Elon Musk, Tesla, and Twitter

In the Featured Photo: Elon Musk, the probable new owner of Twitter, currently locked in a legal battle with the platform. Featured Photo Credit: Wikimedia Commons.

by Eeshaan Singh-Basu

October 11, 2022

Elon Musk dissolved his company, Tesla’s, PR team in late 2020. For a company so clearly on the rise, especially with Musk at the helm, you might wonder why; Musk took to Twitter to justify the move:

“Other companies spend money on advertising & manipulating public opinion, Tesla focuses on the product.

I trust the people.”

I’m happy to call him arrogant, and I’d really like to. So I will. The man’s business acumen and candour do not a robust marketing strategy make, and his belief that that’s all it takes is bafflingly hubristic, even for a billionaire who gets called a genius all day. Electrek.co’s Fred Lambert loves responding to Musk’s tweets with pleas to get a new PR team, something that he might well be considering, given recent events.

The briefest, least jargon-ridden explanation for what’s been going on is this: Elon Musk has used Twitter as a platform to do his company’s PR, sway public sentiment on current events (apparently unintentionally) and, most infamously, call a rescue diver a pedophile.

Like with most one-sided, toxic and manipulative relationships, one party decided it was time for the next step, this union had to be codified into history with documents indicating this legal and financial move being signed.

In this case, the move was initiated by Musk, with near-daily share purchases beginning in late January, amassing to 5% of the company by March and becoming the largest shareholder, with a 9% stake, by April.

See this as the act of wooing, letters and gifts and jewels from a young lover to his beloved, accumulating to a worth of about $3 Billion.

The object of Elon’s desire cannot help but take notice: Twitter offers him a seat on the board, asking in return that he own no more than 14.9% of the company’s stock. Soon after, Musk refuses and offers to buy Twitter for $44 Billion.

This is like responding to a first date with a marriage proposal. Twitter, obviously overcome and erratic with emotion, puts a “poison pill” mechanism into place, a safeguard to discount all shares except Musk’s, so that existing stakeholders could expand and dilute Musk’s ownership.

Thus begins the breakup, the separation, the divorce: Elon accuses Twitter of hiding its affairs (the number of fake/spam bot accounts) and calls the deal off, Twitter sues to force him to stay in it, and Elon countersues.

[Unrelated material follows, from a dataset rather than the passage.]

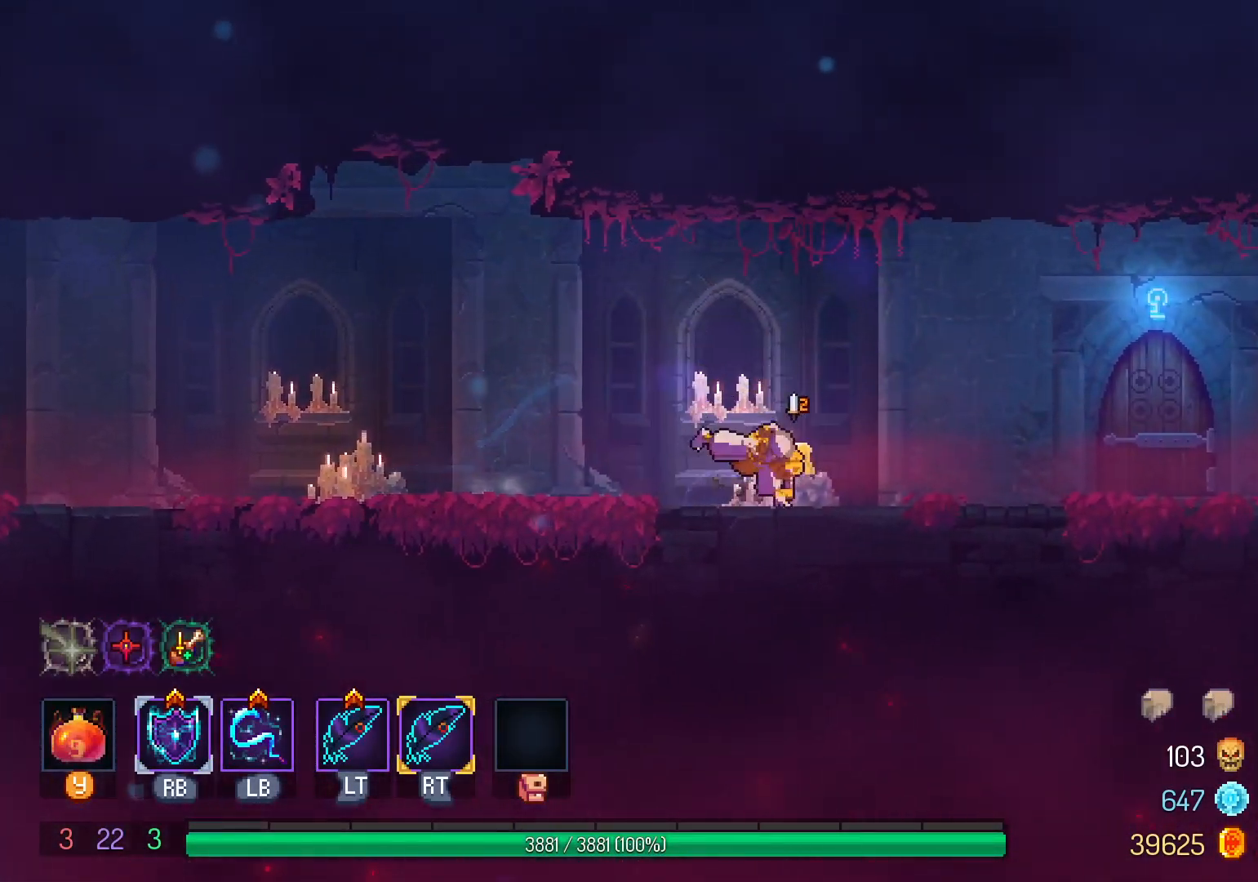
{"dt_ms": 500, "buttons": ["DPAD_RIGHT"], "left_stick": "center", "right_stick": "center", "events": [[50, "A", "up"]]}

A trial date is set for late October.

Cue the sequel to Kramer v Kramer that nobody wanted.

We are unsure of whether it is panic or rediscovered affection that made Elon renew his offer to buy Twitter at the agreed price, which is $54.20 a share, $44 Billion in all.

Speculation has been put forward that this is a delaying tactic, which is likely. He has maintained his distaste for “management” in recently revealed private communications with Twitter’s Parag Agarwal, stating how he doesn’t want ‘”anyone [to] be the boss of anyone.”

Another factor playing against him is his deplorably bad press, which is draining the confidence of banks and benefactors to buy and sell the debt incurred by this move.

Yet it is his bad (and good press) that strike me as most interesting:

In the Photo: Musk outsourcing the resolution of the Russian-Ukrainian conflict to his followers – note that over 2.7 million responded in the second poll, more than in the first, which was already pretty big, with over 2.4 million responses.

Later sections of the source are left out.